> [Consigne A]: Recopiez, dans l'entretien avec Léo Haag, le passage allant de « Je pense que » jusqu'à « à ces chansons. ».
> [Consigne B]: D'après l'entretien avec Léo Haag, quel musicien joue de la contrebasse sur l'album En chantier ?
> [Consigne C]: Poursuivez l'entretien avec Léo Haag à la suite de son dernier paragraphe.

> [Texte fourni]:
↓↓↓

Léo Haag, En chantier, 2021 (la version vinyle sort ce 10 septembre). Le facebook de Léo Haag, c’est ici.
« Le silence est un oiseau de nuit » :
ENTREVUE AVEC LÉO HAAG
Tu viens de sortir au printemps un premier album En chantier. À en croire le titre, il ne s’agirait ni d’un aboutissement ni d’un commencement. Pourrais-tu m’en dire plus sur ce qui a mené à cet album ?
Je pense que je suis un musicien qui vient clairement du monde de la scène, du spectacle vivant. Ça fait des années que je joue en solo un spectacle avec mon piano à queue que je trimballe et ces chansons écrites il y a déjà un bout de temps. Et j’ai eu envie de transposer ça sur disque, de donner une audience plus large à mes chansons. Et pour ce faire, je n’ai pas eu envie de faire une simple captation, mais de travailler l’objet sonore, pour que des gens qui ne connaissent pas puissent avoir accès à ces chansons.
Tout est parti, donc, du mot en chantier, du titre « En chantier »?; c’est ce titre qui a déclenché ma collaboration avec mes amis musiciens. Ce titre, je le joue en spectacle de manière très sobre, juste avec un tambour et voix. En version disque, j’ai eu envie de faire quelque chose de beaucoup plus généreux?; j’ai donc très vite pensé à la présence de nombreux tambours, de musique de rue, incarnée ici par l’aspect fanfare. C’est ce qui a motivé d’appeler mes copains musiciens pour les emmener avec moi sur ce fameux chantier?; et de se dire qu’à partir de là, si ce morceau trouvait certaines couleurs, on pourrait les développer sur d’autres morceaux existants et en faire un album. On a donc travaillé à quatre, avec Fred Guérin à la batterie, Jean Lucas au trombone et Jérôme Fohrer à la contrebasse, base sur laquelle se sont greffés des invités pour étoffer chaque morceau l’un après l’autre.
Le titre finalement est une espèce d’ode au chemin, aux tentatives, au fait d’être en train de faire, à l’expérience comme un prétexte de se mettre en route, toutes les richesses étant à mon sens sur le chemin, la solidarité, le fait de se lancer dans la bataille.
Depuis quelque temps, on voit les pianos sortir des pièces de concert, des pianos solitaires des gares, au piano aqueux du lac en passant par les tournées à vélo ou à pied de quelques auteurs-compositeurs-interprètes. En connais-tu certains ? Qu’est-ce qui t’as donné toi envie de faire voyager ton piano hors de sa scène de velours ?

↑↑↑

> [Données relevées]:

↓↓↓

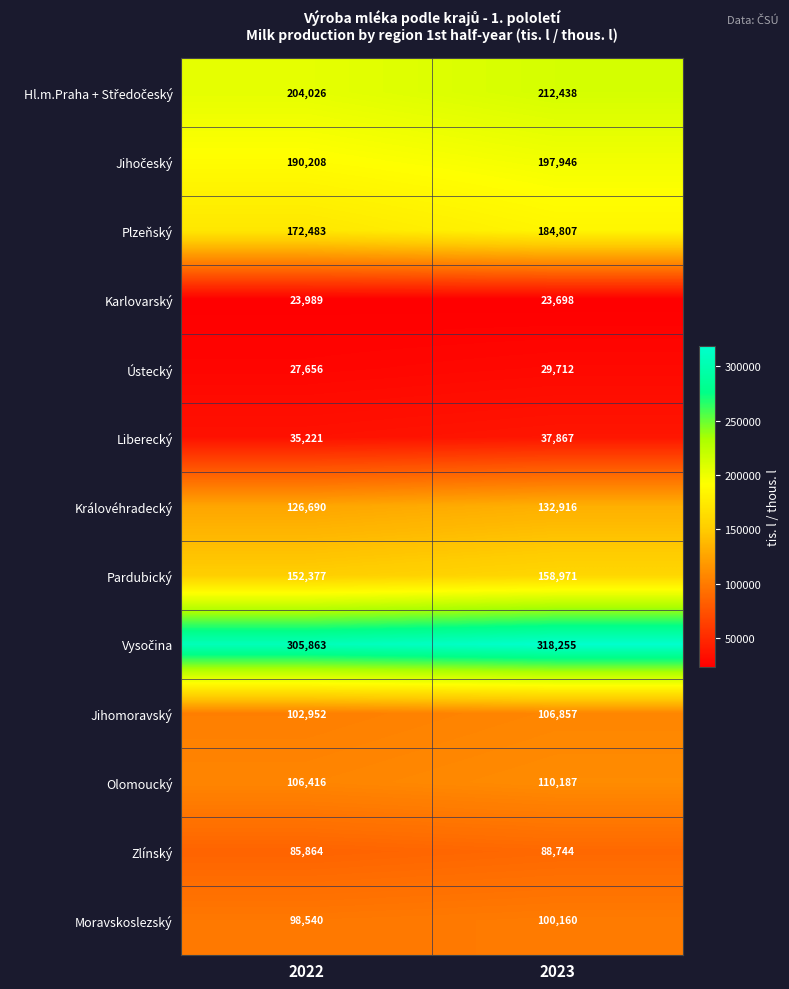

What is the sum of the Ústecký values at 2022 and 2023?

57368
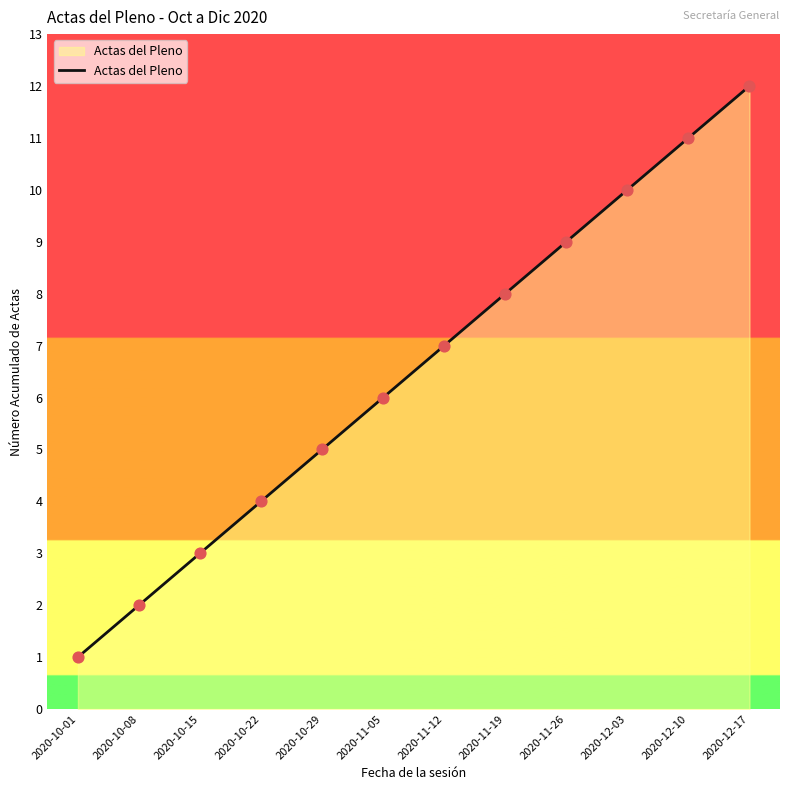

Approximately how many times larger is the value at 2020-11-26 compared to 2020-10-29?

1.8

↑↑↑

> [Réponse attendue A]:
Je pense que je suis un musicien qui vient clairement du monde de la scène, du spectacle vivant. Ça fait des années que je joue en solo un spectacle avec mon piano à queue que je trimballe et ces chansons écrites il y a déjà un bout de temps. Et j’ai eu envie de transposer ça sur disque, de donner une audience plus large à mes chansons. Et pour ce faire, je n’ai pas eu envie de faire une simple captation, mais de travailler l’objet sonore, pour que des gens qui ne connaissent pas puissent avoir accès à ces chansons.

> [Réponse attendue B]: Jérôme Fohrer.

> [Réponse attendue C]:
Il y a deux aspects à cela. Le voyage du piano est apparu de manière assez pragmatique : j’ai eu des propositions pour faire le spectacle créé ailleurs, plus loin?; alors évidemment j’étais emballé, mais ça m’a paru plus simple financièrement et logistiquement parlant de proposer de venir dans ces petits lieux moi-même avec mon piano. De une, parce que les organisateurs n’auraient peut-être pas eu les moyens, et de deux parce que par rapport à ma manière de l’utiliser – en montant dessus, en jouant sur les cordes, en frappant le cadre, etc., j’ai pensé que ce serait des choses que les loueurs de piano n’accepteraient pas forcément ! De plus, on a sur chaque piano une manière spécifique de jouer : d’un piano à l’autre, les claviers sont similaires, mais l’intérieur n’est pas structuré de la même manière?; il y a donc des choses que je pourrais faire sur mon piano que je ne pourrais pas faire sur un autre piano. J’ai ainsi fait quelques dates avec mon piano dans le camion, et ça m’a beaucoup plu, ça a fait sens : le fait déjà de venir avec mon piano, ça racontait toute une histoire – une poétique – qui s’inventait de ce piano sur la route. Et pour le coup, sans rapport à une certaine mouvance qui existe, et qui est belle d’ailleurs ! L’autre aspect, l’autre motivation, est que j’ai toujours eu un rapport au voyage très fort?; et après la création du spectacle fin 2013-2014, je suis parti pour un long voyage personnel à pied et en stop pour une durée indéterminée, avec un accordéon et un carnet, un stylo et un nez rouge. J’ai fait un grand voyage d’à peu près un an qui finalement m’a mené en Afrique, au Brésil, d’autres pays. Quand je suis revenu, j’étais forcément débordant de cette envie de voyage. J’ai alors tenté de trouver une forme hybride à la scène en y insérant l’itinérance tout en lui donnant la couleur d’un projet artistique.
Tu laisses une grande place à la musique et à l’instrument dans tes chansons : dans « Pépé » par exemple, le piano se fait voix quand dans « Une cigale », tu emportes l’auditeur dans un quasi-instrumental. Il semble ainsi que les mots ne viennent à toi que lorsque la musique a fini d’exprimer ce qu’elle avait à dire. Est-ce une bonne interprétation ou suis-je complètement à côté de la plaque ?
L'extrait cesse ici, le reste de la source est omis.